His response was disappointing, but Karen had had enough experience of her father evading her to know when he was telling the truth.

‘Fair enough, but what about this one?’

When Andrew read the second article, the change was immediate. There was no relief. His tight edges dissolved as if he could no longer hold himself together. He shoved the cutting back at her as if the words were written in acid.

‘Why on earth would he have kept this? Karen, please. I can’t…’

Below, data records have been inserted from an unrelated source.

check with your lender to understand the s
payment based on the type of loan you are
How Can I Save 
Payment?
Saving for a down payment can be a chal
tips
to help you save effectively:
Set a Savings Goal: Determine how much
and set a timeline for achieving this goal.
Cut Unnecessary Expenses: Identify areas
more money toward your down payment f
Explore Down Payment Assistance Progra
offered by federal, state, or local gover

Pain furrowed his face. It twisted Karen’s stomach to see him so haunted, but the crack she had been searching for had finally appeared and she had no choice except to force it wide open.

‘Did you think the body was Mother? Had she read about the trial and run away and you were afraid that someone had hurt her? Were the camp survivors in some kind of danger? Was that why Michael had this?’

‘Christ no! It was nothing like that.’

He was shivering.

I could make him ill again; I should stop.

She knew that she couldn’t.

‘Then what was it? Why was some drowned woman important? Was it a friend of Mother’s? Someone she was in the camp with? Were you scared what she might do if she found out? Michael said more than once that you were desperate to protect her.’

‘A friend?’ He made a noise that could have been a laugh or a sob. ‘You’re not going to give up, are you? Then yes, I was desperate to protect her; we both were. And yes, it was someone from the camp. Oh, Karen, my darling, you don’t get it – how could you? Ravensbrück was a women’s camp. All the guards there were female.’

Her father, the soldier playing the knight in shining armour; Michael, with Heaven only knows what training behind him.

Karen stared at her father as if she had never seen him before.

‘It was the guard, in the river. The one who murdered Lottie. You and Michael killed her.’

Andrew raised his head and stared back at his daughter. His face was as white as a corpse.

 

 

Fifteen

 

 

Liese

 

 

Berlin, November 1946–April 1947

 

 

The shop was quiet.

The frost-laced November wind had pushed the pedestrians back to their firesides, ready for a tucked-in Friday night. Herr and Frau Herber had already left, gone to visit their daughter in the countryside to stock up on the butter and cheese that kept them both round.